Last weekend I purchased a much needed bike computer. As a first time casual rider, I wanted to keep track of the time spent, mph and most importantly, total number of miles traveled. After looking online for a suitable computer, I finally opted to go with my bike shop’s suggestion.
First and foremost, two things I must cover before going into details on the bike computer. If you want to purchase this item or any other similar item, I suggest you purchase it online! Last Saturday I asked the very helpful and friendly sales clerk at County Cycle Club to suggest a bike computer for me. He immediately suggested that I go with the “cheaper” model as the other models had stuff that most people don’t even need or bother to use (e.g. cadence meter). In that regard, he was 100% correct. I wanted basic and no frills. He suggested the Sigma BC 506. Here’s the whopper: I asked him how much and he said it was $34.99. Ok, a little steep but I figured it wasn’t that bad. I later found out otherwise. When I got home, I checked Amazon.com (why oh why did I do that?) and found the same model for
$15.66! I was so pissed off! Yeah, it was my fault for giving in to impulse buying but I never thought that I would find it for that cheap. Lesson learned: always compare prices and buy online (my wife could’ve told me that). Us men never learn…
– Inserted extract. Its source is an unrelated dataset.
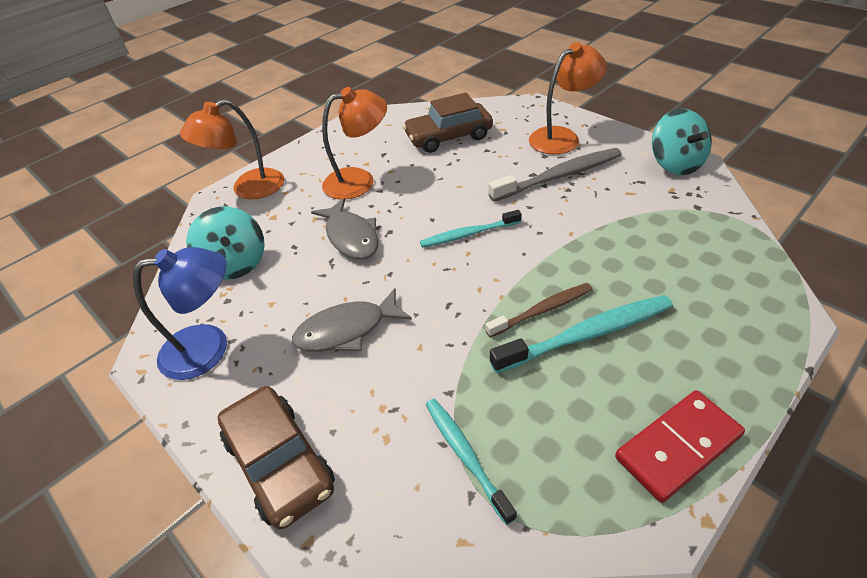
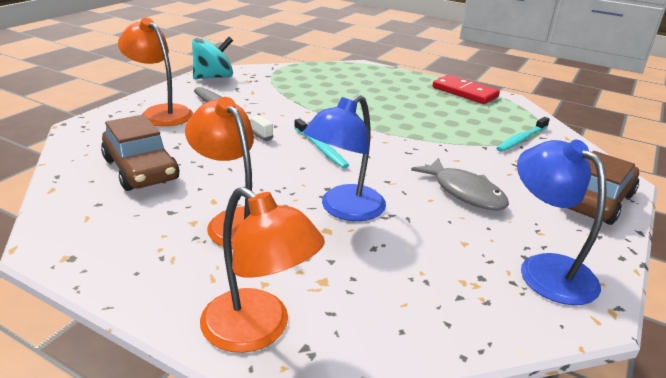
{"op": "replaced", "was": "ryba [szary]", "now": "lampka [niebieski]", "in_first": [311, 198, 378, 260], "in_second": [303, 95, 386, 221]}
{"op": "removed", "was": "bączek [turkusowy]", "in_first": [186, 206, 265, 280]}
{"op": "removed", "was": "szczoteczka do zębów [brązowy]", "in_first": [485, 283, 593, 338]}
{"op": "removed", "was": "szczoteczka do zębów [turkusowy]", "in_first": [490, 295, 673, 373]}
The second thing I want to cover is installation. I read online that people have spent close to two hours installing this model or other similar products. I will tell you right off the bat: have a qualified bike shop install it for you! The main advantage of purchasing the BC 506 at my bike shop was that they install everything on my bike for the life of the bike. Period. I am willing to test, however, if I purchase a product outside their shop if they are willing to be equally kind to install it for me.
The sales clerk mounted my bike on his special maintenance rack and within 15 minutes, had the unit installed, wires wrapped around cables, magnets affixed and wheel calibrations set. He said that they have a special computer or gadget that does the calibrations for my specific wheel size which is paramount to the unit working perfectly. Any mistakes and I will get erroneous readings on the computer. I consider myself a pretty smart guy, I can read and most definitely know how to follow directions. But the tiny manual has several pages dedicated to wheel size and wheel size charts and how to input them into the computer. I am SO glad I was spared all of that.
It was time to put this baby to the test on the rode. Today I rode up and down Westchester County’s South County Trail near route 9A and the Saw Mill in NY and took the computer with me. I instantly liked that it has a twist lock system which enables me to simply twist the unit off the bike with a click and put it in my pocket, thus preventing theft (useless to the thief without the other components though). This was a neat feature I didn’t know about.
The BC 506 basically has five functions: speed, distance, total distance, clock, and ride time. Perfect; nothing more and definitely nothing less. It has a clear, crystal display with digits very easy to read. Dominating space on the display is the speed. I averaged 12 mph (can be calibrated for Kph). Second is the clock function which is great because it means I no longer need to wear a watch (my wrists tend to get sweaty) during my rides. You can set the unit to auto scroll so that it cycles between all the various funtions at 2 second intervals by pressing the single rubber button at the bottom of unit. The speed readout always remains at the top right of the screen.
The only other thing worthwhile mentioning is the magnet attached to the wheel spoke. I was advised to keep an eye on it from time to time and to make sure that it is almost touching the sensor but not quite or else I’ll get the wrong readings on the device. I asked him if it will slide down as time passes and he assured me that it won’t. If that were to ever happen or if I should have any issue with it, they will wholeheartedly will take a look at it and make sure everything’s okay.
When I stop the bike to drink some water or to take a break, the computer stops and keeps in memory all the information. It only records when I’m riding. Sounds like a no-brainer but it wasn’t that obvious to me at the time. Even after I detached the unit and took it home, all the information was still there. Simply holding down the button for 2.5 seconds resets the whole unit, ready for the next ride. When not in use, the defaults to displaying only the time. It runs on a 3-volt CR2032 lithium battery (included) which lasts for about 2 years. One word of caution however as stated in the manual: record the wheel size and total distance before changing battery. You will lose this information and you’ll have to re-enter it! Also, the time must be re-entered as well.
There isn’t much more that I can say about this bike computer. If you need to buy one, this is the one to go especially if the price remains low as posted on Amazon. If you want to install it on your own, give it a try. Physically, it isn’t that hard at all. It’s figuring out how to input the right information for your specific wheel size that will prove to be challenging. Don’t bother to get any other bike computer that offers more than the five functions mentioned if you’re an average, casual rider. I hope this review proved to be helpful to you.